Let’s look at just one outlet’s behavior in just the past few days. A CNN talking head (Julia Ioffe) claimed that “this president has radicalized so many more people than ISIS ever did.” When Trump-aligned panelist David Urban pushed back, moderator Jake Tapper responded, “Okay, you disagree with it,” as though Ioffe’s ludicrous assertion were simply a statement of opinion. “I think I exaggerated,” she said later, in a lame apology. Ya think? ISIS had tens of thousands of armed soldiers fighting for its cause. The reason CNN has people like Ioffe on the air is that they can be counted on to say outrageous things about Trump. It was Ioffe whose reaction to news that Ivanka Trump was taking a White House office traditionally used by first ladies was “Either Trump is f***ing his daughter or he’s shirking nepotism laws.”

Wednesday CNN’s John Avlon said calling the press “enemies of the people” put Trump on the same level as Robespierre, Lenin, Stalin, and Hugo Chávez. “‘The enemy of the people’ isn’t a phrase you generally hear from the U.S. presidents,” Avlon said, “but it was used during the French Revolution by radicals that accused their enemies of — get this — spreading false news, to divide or trouble the people. It was trotted out again during the Soviet era to justify mass murder, by Lenin and Stalin.” Get this: Mocking fake news and calling the press the “enemy” goes with mass murder. As if the one naturally leads to the other. This certainly isn’t reporting. It isn’t even intelligent editorializing. It’s just hysteria.

CNN doesn’t bill Avlon as a partisan demagogue deploying extremist lines of attack against the president but as a sober “political analyst.” CNN could simply report that the president is calling the media “the enemy of the people” and leave it for its viewers to judge whether that is an accurate or wise thing for a president to say. But it knows that a lot of Americans actually agree with the president, so it feels it has to nudge the public into alarm mode, to inflame everyone into being as worried about this rhetoric as CNN is. So it jumps to visions of mass murder, and beclowns itself. Watching Trump and CNN go at it is like watching improv comedy, in which the only rule is, “Yes, and . . .” Each side takes what the other offers, and keeps pushing ever further into absurdity.

On Tuesday, CNN’s Chris Cillizza wrote, “Donald Trump wants you to be scared at the ballot box.” Cillizza was echoing a CNN host, Chris Cuomo, who ran a segment advising viewers of supposed GOP fear-mongering (“REPUBLICANS EMPLOY SCARE TACTICS AHEAD OF MIDTERMS,” said a chyron), claiming that “a fear campaign like no other” was underway. As Charles C. W. Cooke points out, “Be afraid of the other party” is what every party argues, always. The Democratic candidate for governor of Florida, Andrew Gillum, is at present suggesting “that his opponent is a racist who is fine with slavery,” Cooke writes, and that “your lives do depend on who the next governor is.”

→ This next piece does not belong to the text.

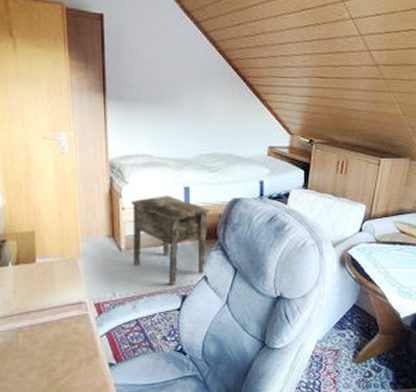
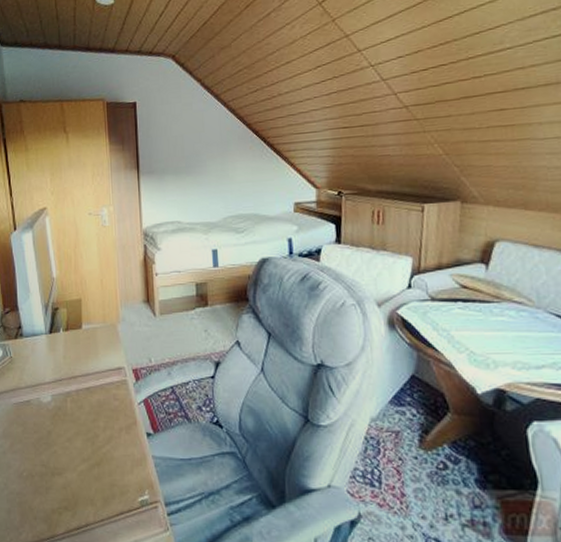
side table: present [131,195,209,285] -> none [163,259,238,351]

Trump’s rhetoric about the media is unbecoming and unpresidential. He could critique or even mock reporters without calling them “the enemy of the people,” and he could refrain from praising a Republican congressman for body-slamming a reporter. He bears some responsibility for the ever-increasing vitriol in our political discourse. But the media could prove they are better — soberer, more judicious, more circumspect, less partisan — than he is. Instead they stoop to his level.